Dubbed by its creator as “Google for law enforcement,” Coplink is really nothing more glamorous than computer code. It’s based on an achingly simple, but frustratingly elusive, premise: if the sundry databases used by crimefighters could talk to one another, the importance of seemingly inconsequential pieces of information would become more readily apparent.
Had Coplink been up and running during last fall’s sniper investigation, it would have quickly flagged investigators to the multiple times that police had stopped John Muhammad and Lee Malvo near a shooting scene, say law-enforcement officials. The system is now being used to help build the federal and state cases against them.
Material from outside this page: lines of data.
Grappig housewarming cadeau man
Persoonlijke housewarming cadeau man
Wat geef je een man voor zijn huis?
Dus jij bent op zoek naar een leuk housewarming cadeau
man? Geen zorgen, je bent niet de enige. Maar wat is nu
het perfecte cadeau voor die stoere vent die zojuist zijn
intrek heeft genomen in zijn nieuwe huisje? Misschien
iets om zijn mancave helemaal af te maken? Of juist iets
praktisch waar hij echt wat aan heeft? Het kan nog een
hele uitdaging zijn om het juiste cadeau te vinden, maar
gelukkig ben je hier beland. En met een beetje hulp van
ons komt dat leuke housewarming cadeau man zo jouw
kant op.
Chen has been touting Coplink since he developed it with the Tucson Police Department in 1998. But it’s been only in the last two years that it’s caught on. The CIA and the National Science Foundation are now looking at ways to use the software, and police departments in a half-dozen states either have it already or have signed up.
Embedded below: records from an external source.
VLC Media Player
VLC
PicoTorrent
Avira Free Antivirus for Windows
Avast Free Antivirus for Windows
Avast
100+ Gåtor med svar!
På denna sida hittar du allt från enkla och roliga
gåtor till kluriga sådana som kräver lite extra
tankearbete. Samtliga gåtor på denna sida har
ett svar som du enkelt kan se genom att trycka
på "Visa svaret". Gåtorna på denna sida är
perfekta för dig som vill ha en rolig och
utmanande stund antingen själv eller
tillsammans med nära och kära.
“I think everyone realizes we need to share information,” Chen says. The once ferocious turf battles between law-enforcement agencies have cooled off–squabbling over who gets credit for cracking a case seems petty when dealing with the war on terror. Currently, Chen is working with the Department of Homeland Security.
“With law enforcement, you have all these computer databases–sex offenders, speeding tickets and so on,” says Bob Griffin, president of Knowledge Computing Corp., the Arizona company that produces Coplink. “This system automatically finds those patterns.” Case in point: Griffin says Coplink could have almost immediately pointed to the man accused of kidnapping and murdering 5-year-old Samantha Runnion last summer in southern California. “He was a convicted sex offender, he had previously been accused of molesting another child who lived in the same complex, and they got a partial license-plate number,” Griffin says.
Chen hopes his efforts will do much more than capture suspected kidnappers. In the days after September 11, the country learned that small warnings were buried deep in various agencies’ files–puzzle pieces waiting for someone to decipher the big picture. With Coplink on the case, the pieces might fall into place a lot faster next time.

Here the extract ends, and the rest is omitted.